All executions run locally via CLI. Do NOT activate any GitHub Actions online files.

System metrics logging

  • codex_ml.monitoring.system_metrics.SystemMetricsLogger uses psutil to capture CPU utilisation, memory statistics, load averages, and per-process usage. When psutil is missing or disabled the module emits structured system_metrics.psutil_missing and system_metrics.logger_disabled warnings (alongside system_metrics.dependency_missing during import failures) and the background logger becomes a no-op. Callers can still invoke sample_system_metrics() to retrieve a lightweight pure-Python snapshot (load averages, heuristic CPU %, and process RSS where available) and inspect the SYSTEM_METRICS_DEGRADED flag to detect the reduced capability. Requested GPU telemetry is gated behind NVIDIA's NVML bindings; when NVML is absent or fails to initialise the sampler records system_metrics.nvml_missing and continues streaming CPU-only payloads.
  • Enable the logger via training CLI flag --system-metrics. Passing AUTO (or omitting a value) writes to <checkpoint_dir>/system_metrics.jsonl; provide a relative or absolute path to redirect output.
  • Control sampling cadence with --system-metrics-interval <seconds> (minimum 0.1 s). Records are newline-delimited JSON objects.
  • Feature flags: set CODEX_MONITORING_ENABLE_PSUTIL=0 to skip psutil entirely. GPU telemetry is opt-in via CODEX_MONITORING_ENABLE_GPU=1 (optionally CODEX_MONITORING_ENABLE_NVML=1 for NVML-backed metrics); force-disable it with CODEX_MONITORING_DISABLE_GPU=1 or configure_system_metrics(poll_gpu=False). Set CODEX_DISABLE_NVML=1 to skip NVML imports altogether—system_metrics.nvml_disabled is logged at INFO level and the sampler remains CPU-only.

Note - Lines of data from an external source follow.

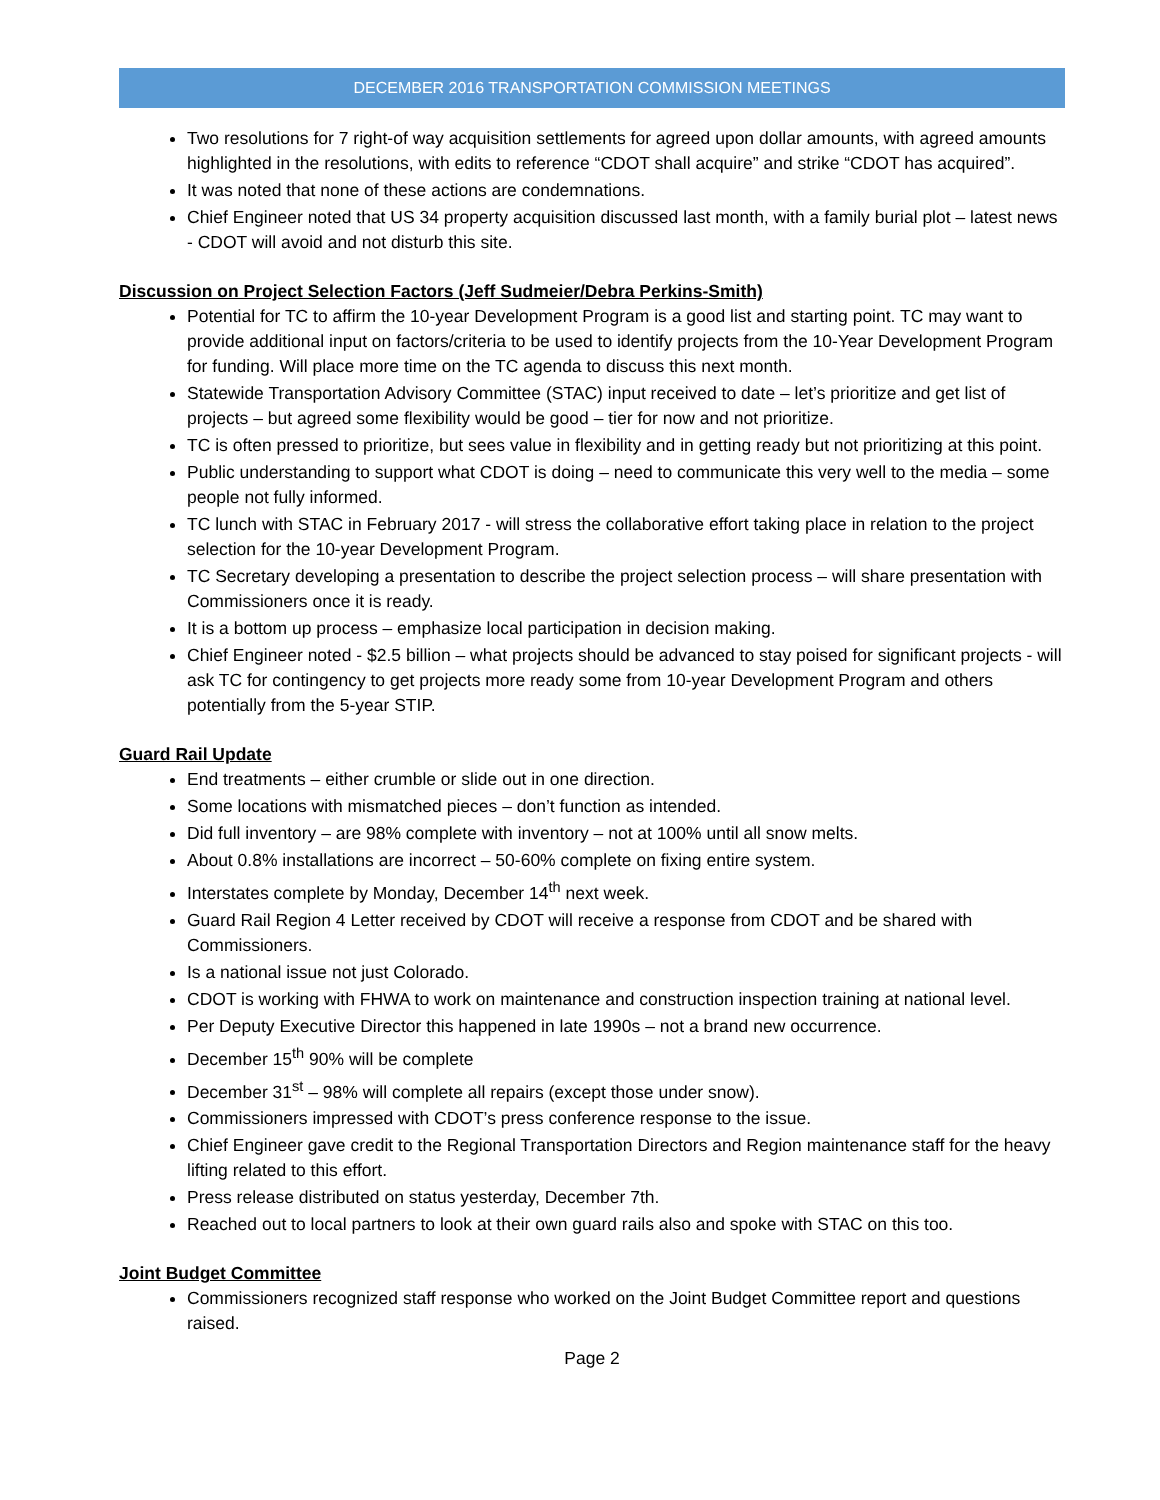DECEMBER 2016 TRANSPORTATION COMMISSION MEETINGS
Two resolutions for 7 right-of way acquisition settlements for agreed upon dollar amounts, with agreed amounts highlighted in the resolutions, with edits to reference “CDOT shall acquire” and strike “CDOT has acquired”.
It was noted that none of these actions are condemnations.
Chief Engineer noted that US 34 property acquisition discussed last month, with a family burial plot – latest news - CDOT will avoid and not disturb this site.
Discussion on Project Selection Factors (Jeff Sudmeier/Debra Perkins-Smith)
Potential for TC to affirm the 10-year Development Program is a good list and starting point. TC may want to provide additional input on factors/criteria to be used to identify projects from the 10-Year Development Program for funding. Will place more time on the TC agenda to discuss this next month.
Statewide Transportation Advisory Committee (STAC) input received to date – let’s prioritize and get list of projects – but agreed some flexibility would be good – tier for now and not prioritize.
TC is often pressed to prioritize, but sees value in flexibility and in getting ready but not prioritizing at this point.
Public understanding to support what CDOT is doing – need to communicate this very well to the media – some people not fully informed.
TC lunch with STAC in February 2017 - will stress the collaborative effort taking place in relation to the project selection for the 10-year Development Program.
TC Secretary developing a presentation to describe the project selection process – will share presentation with Commissioners once it is ready.
It is a bottom up process – emphasize local participation in decision making.
Chief Engineer noted - $2.5 billion – what projects should be advanced to stay poised for significant projects - will ask TC for contingency to get projects more ready some from 10-year Development Program and others potentially from the 5-year STIP.
Guard Rail Update
End treatments – either crumble or slide out in one direction.
Some locations with mismatched pieces – don’t function as intended.
Did full inventory – are 98% complete with inventory – not at 100% until all snow melts.
About 0.8% installations are incorrect – 50-60% complete on fixing entire system.
Interstates complete by Monday, December 14<sup>th</sup> next week.
Guard Rail Region 4 Letter received by CDOT will receive a response from CDOT and be shared with Commissioners.
Is a national issue not just Colorado.
CDOT is working with FHWA to work on maintenance and construction inspection training at national level.
Per Deputy Executive Director this happened in late 1990s – not a brand new occurrence.
December 15<sup>th</sup> 90% will be complete
December 31<sup>st</sup> – 98% will complete all repairs (except those under snow).
Commissioners impressed with CDOT’s press conference response to the issue.
Chief Engineer gave credit to the Regional Transportation Directors and Region maintenance staff for the heavy lifting related to this effort.
Press release distributed on status yesterday, December 7th.
Reached out to local partners to look at their own guard rails also and spoke with STAC on this too.
Joint Budget Committee
Commissioners recognized staff response who worked on the Joint Budget Committee report and questions raised.
Page 2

NVML fallback (CPU-only environments)

  • GPU metrics are gathered via NVIDIA NVML (pynvml) when the bindings are present.
  • When NVML is unavailable or fails to initialise, the callback emits stable GPU keys with zeroed values so downstream schemas remain deterministic.
Environment Keys Emitted Notes
With NVML gpu{i}_util, gpu{i}_mem One row per visible device
Without NVML gpu0_util=0, gpu0_mem=0 Ensures downstream schemas remain stable

Test the fallback

pytest -q tests/monitoring/test_system_metrics_cpu_fallback.py

Prometheus (optional)

Monitoring & Experiment Tracking

Flags:

  • --enable-wandb
  • --mlflow-enable / --mlflow-tracking-uri / --mlflow-experiment
  • --system-metrics / --system-metrics-interval

Behavior:

  • TensorBoard: logs to <output>/tb
  • Weights & Biases: enabled when flag set (honours WANDB_MODE for offline/disabled)
  • MLflow: wraps mlflow.* via codex_ml.tracking.mlflow_utils.*; artifacts/runs tracked where configured
  • System metrics: writes newline-delimited JSON samples (CPU %, memory, load averages, process stats) under <checkpoint_dir>/system_metrics.jsonl or the path supplied to the flag.

Hardware metrics

codex_ml.monitoring.system_metrics provides the CPU/memory sampler. When the --system-metrics flag is active the functional trainer launches SystemMetricsLogger in the background to append samples during training. GPU telemetry is opt-in: set CODEX_MONITORING_ENABLE_GPU=1 (and, if necessary, CODEX_MONITORING_ENABLE_NVML=1) to initialise NVML, or CODEX_MONITORING_DISABLE_GPU=1/configure_system_metrics(poll_gpu=False) to keep sampling CPU-only environments quiet. Administrators can also set CODEX_DISABLE_NVML=1 to short-circuit NVML probing. When dependencies are missing the sampler degrades gracefully with structured warnings (system_metrics.psutil_missing, system_metrics.logger_disabled, system_metrics.nvml_missing/system_metrics.nvml_disabled) and minimal telemetry is still available via sample_system_metrics(). The module exposes SYSTEM_METRICS_DEGRADED so callers can detect when psutil-backed sampling is unavailable.